Although not having failed, the current Education Unit Level Curriculum (KTSP), a legacy of Nuh's predecessor - Bambang Sudibyo - is likely to be replaced by the entrepreneurship-based curriculum.
As the name implies, the new curriculum is oriented to the spirit of entrepreneurship. It is believed that armed with an entrepreneurial skill, school graduates are better positioned to respond to the demands of globalization.
It is interesting to observe that throughout the history of Indonesian education, changing from one curriculum to another has been done without a clear raison d'etre. This implies that we have no solid philosophical outlook for our educational system.

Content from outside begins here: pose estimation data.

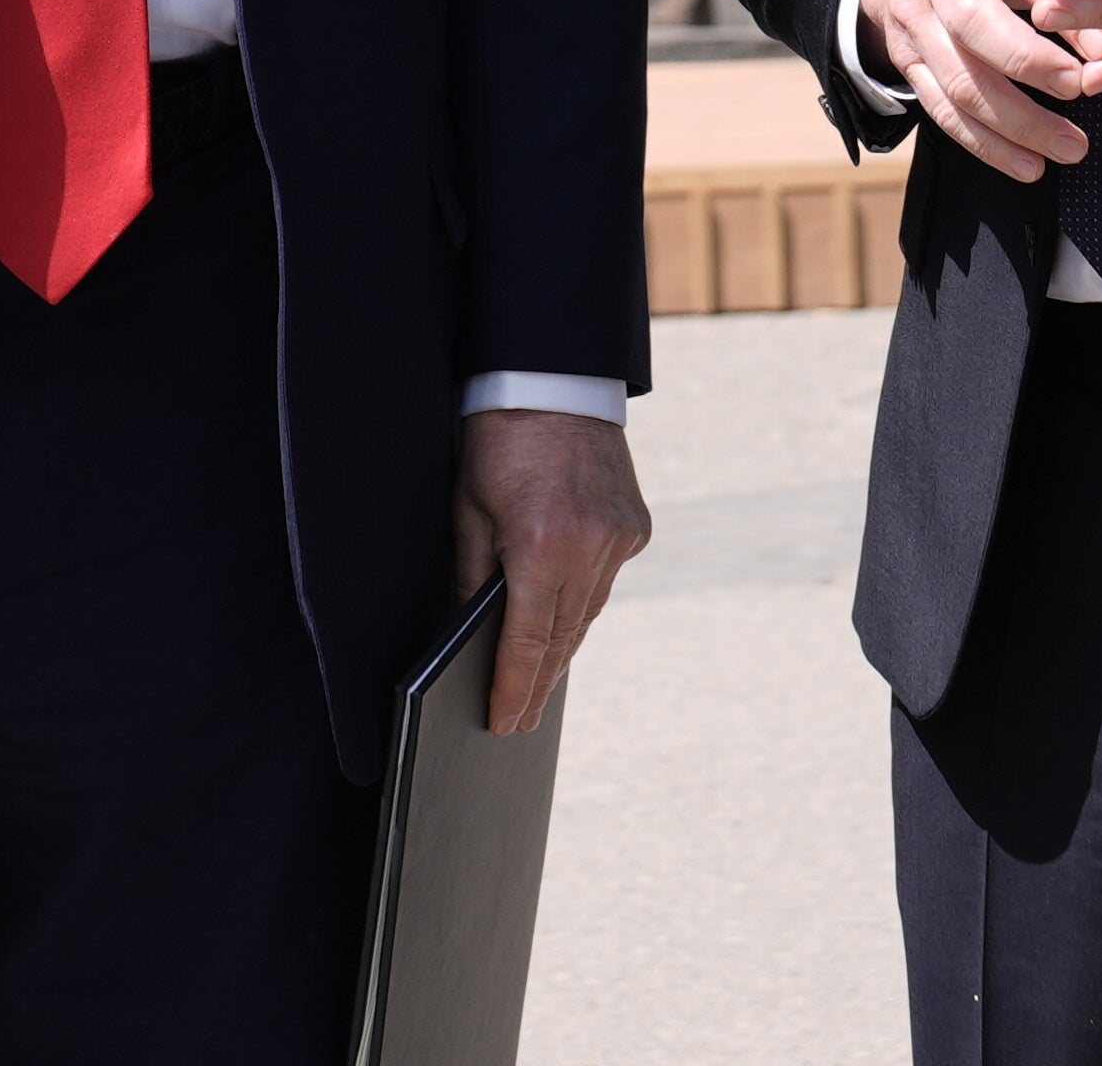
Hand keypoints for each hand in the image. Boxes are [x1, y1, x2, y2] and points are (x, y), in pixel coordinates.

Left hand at [452, 409, 648, 733]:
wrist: (554, 379)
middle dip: (540, 680)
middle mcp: (592, 547)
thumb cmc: (498, 441)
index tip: (505, 723)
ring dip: (563, 644)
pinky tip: (565, 617)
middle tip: (521, 719)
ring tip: (540, 679)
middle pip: (565, 636)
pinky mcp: (637, 524)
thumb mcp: (469, 510)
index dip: (514, 688)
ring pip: (590, 612)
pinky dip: (584, 599)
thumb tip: (464, 634)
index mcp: (542, 545)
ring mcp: (621, 536)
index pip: (528, 641)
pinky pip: (606, 578)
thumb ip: (470, 578)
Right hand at [857, 0, 1101, 181]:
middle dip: (1032, 66)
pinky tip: (1027, 165)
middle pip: (975, 24)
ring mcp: (912, 18)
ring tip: (1070, 148)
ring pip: (959, 79)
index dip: (1066, 11)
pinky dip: (986, 144)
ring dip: (1017, 123)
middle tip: (1082, 91)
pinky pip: (941, 109)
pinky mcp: (903, 58)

Rather than treating education as a professional field of inquiry, we are fond of experimenting with it without a clear philosophical base. The shift of the KTSP to the entrepreneurship-based curriculum, for instance, seems to be a haphazard, arbitrary, one-sided and myopic move, ignoring the nature of education as a multidisciplinary source of discipline.
By shifting to a new orientation, an effective panacea for the "drawbacks" of the previous curriculum can also be found.
The entrepreneurship-based curriculum, so the argument goes, fits current societal demands, such as an entrepreneurial spirit should be cultivated at an early age. Though such an assumption may be valid for a certain group of society, it may not be viable for other groups.
Educational assumptions, often manifested via curricular guidelines, can only be verified by embracing multidisciplinary insights from distinct, yet related inquiries such as psychology, history, sociology, and philosophy.
Regrettably, much of what has been exercised to amend the curriculum in the country thus far has focused only on the goal, content or substance of the curriculum. In other words, curriculum change has attempted to answer the questions: What needs to be learned and what does the curriculum attempt to accomplish? Therefore, it comes as no surprise that the curriculum shift is concerned primarily with the definition of goals and the clarification and conceptualization of content.
What has been ignored are the underlying ideological and philosophical motives that often impel such a change. But these assumptions are paramount, for they greatly affect the choice of goals and substance of the curriculum.
Given diverse ideological, cultural, political and social circumstances that relate to the implementation of a curriculum, the effective execution of the entrepreneurship curriculum is indubitably called into question.
The following questions are worth musing before deciding to execute the curriculum: Has the entrepreneurship curriculum selected goals and content that reflect the above circumstances? Will the exclusive attention to entrepreneur skill detract from the students' academic skill? How can curriculum quality control be carried out systematically? And most importantly, have the results of the curriculum-to-be, been seriously considered?
Related to the last question, more questions arise: What do its teaching materials look like? How can they be designed to match the requirements of the curriculum? What instruments can be used to effectively and efficiently assess students' learning performance at local, regional and national levels?
With these complexities, the execution of an entrepreneur-based curriculum is likely to face tough challenges. Clearly, situating it in a broader context by incorporating insights from multidisciplinary studies is revealing to acquire general perspectives about education and problem identification.
The writer is associate professor at Atma Jaya Catholic University, Jakarta. He is chief editor of the Indonesian Journal of English Language Teaching.